■ **Task objective**
Copy out each row below that contains the string "Vocabulary". Uppercase and lowercase letters count as different.
++++
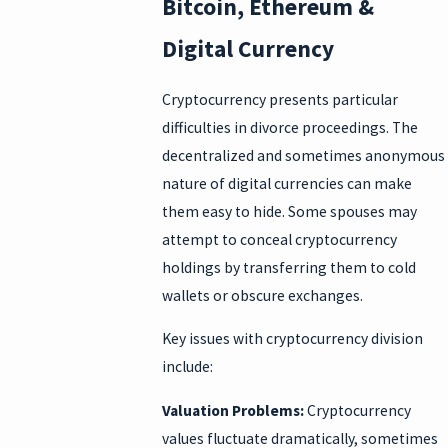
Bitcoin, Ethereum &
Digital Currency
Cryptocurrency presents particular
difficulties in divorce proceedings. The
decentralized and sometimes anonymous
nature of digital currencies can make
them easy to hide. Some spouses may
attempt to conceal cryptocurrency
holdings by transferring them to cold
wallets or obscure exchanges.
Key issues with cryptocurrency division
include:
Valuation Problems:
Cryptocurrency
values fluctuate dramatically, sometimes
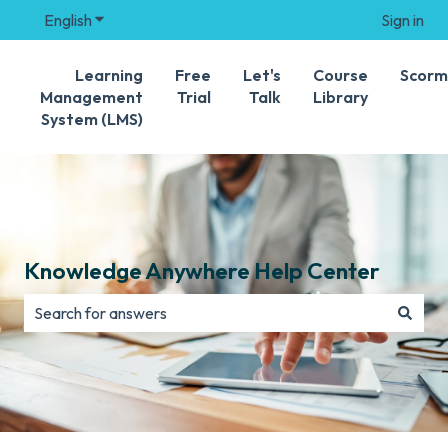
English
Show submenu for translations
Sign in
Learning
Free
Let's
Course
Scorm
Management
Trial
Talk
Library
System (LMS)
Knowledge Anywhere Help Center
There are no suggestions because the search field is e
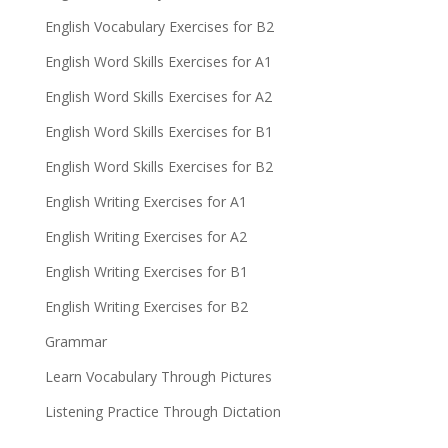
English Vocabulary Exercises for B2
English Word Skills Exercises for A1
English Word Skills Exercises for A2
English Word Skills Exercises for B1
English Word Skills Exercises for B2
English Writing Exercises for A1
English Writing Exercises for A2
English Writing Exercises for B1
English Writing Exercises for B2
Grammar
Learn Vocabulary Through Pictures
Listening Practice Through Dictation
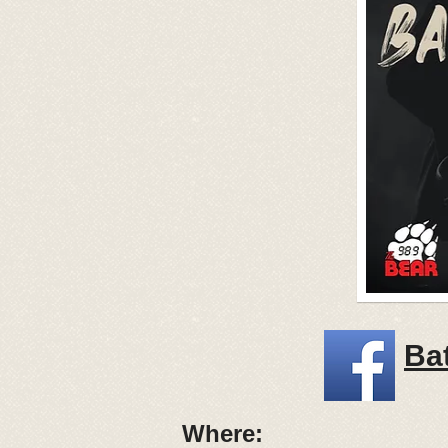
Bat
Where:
++++
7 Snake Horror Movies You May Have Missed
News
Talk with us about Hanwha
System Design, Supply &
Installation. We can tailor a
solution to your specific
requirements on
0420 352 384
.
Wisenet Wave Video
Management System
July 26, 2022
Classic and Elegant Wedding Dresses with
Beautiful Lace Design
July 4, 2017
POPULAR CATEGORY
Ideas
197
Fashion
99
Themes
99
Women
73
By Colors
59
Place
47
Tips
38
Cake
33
++++
■ **Expected output**
English Vocabulary Exercises for B2
Learn Vocabulary Through Pictures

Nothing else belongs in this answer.